_ASSIGNMENT_
Every line of the material is to be quoted verbatim, minus the pictures.

══════

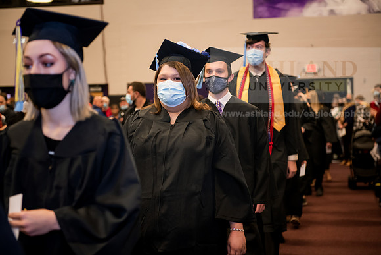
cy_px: 128
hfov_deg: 28.8
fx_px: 741
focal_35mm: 70
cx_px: 190
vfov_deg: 19.5
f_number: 3.5
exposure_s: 1/200
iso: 1600
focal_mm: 70
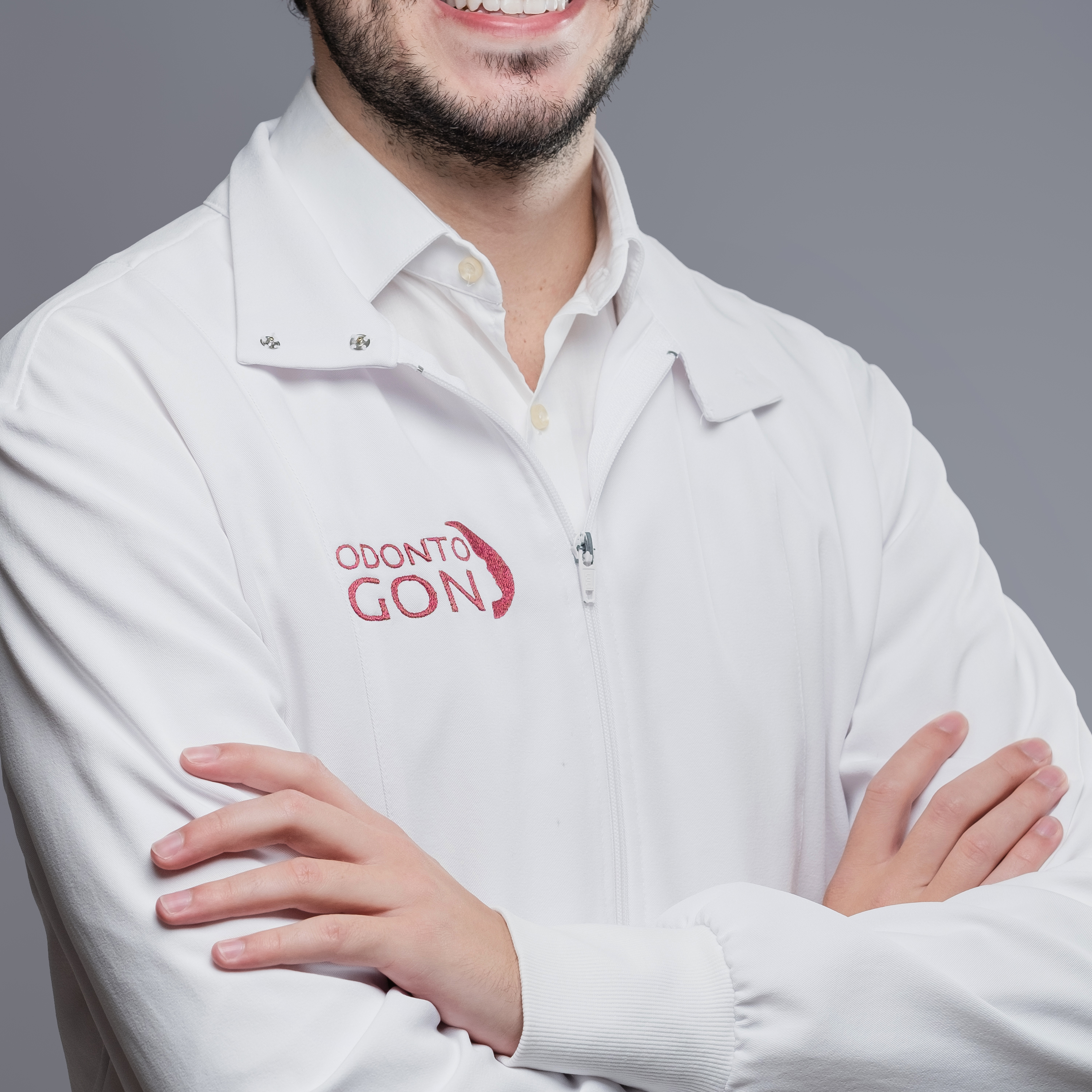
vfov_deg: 11.7
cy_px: 592
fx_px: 5318
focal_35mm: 149
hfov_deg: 11.7
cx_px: 522
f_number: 5.6
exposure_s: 1/125
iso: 160
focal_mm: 56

══════

_TASK RESPONSE_
cy_px: 128
hfov_deg: 28.8
fx_px: 741
focal_35mm: 70
cx_px: 190
vfov_deg: 19.5
f_number: 3.5
exposure_s: 1/200
iso: 1600
focal_mm: 70
vfov_deg: 11.7
cy_px: 592
fx_px: 5318
focal_35mm: 149
hfov_deg: 11.7
cx_px: 522
f_number: 5.6
exposure_s: 1/125
iso: 160
focal_mm: 56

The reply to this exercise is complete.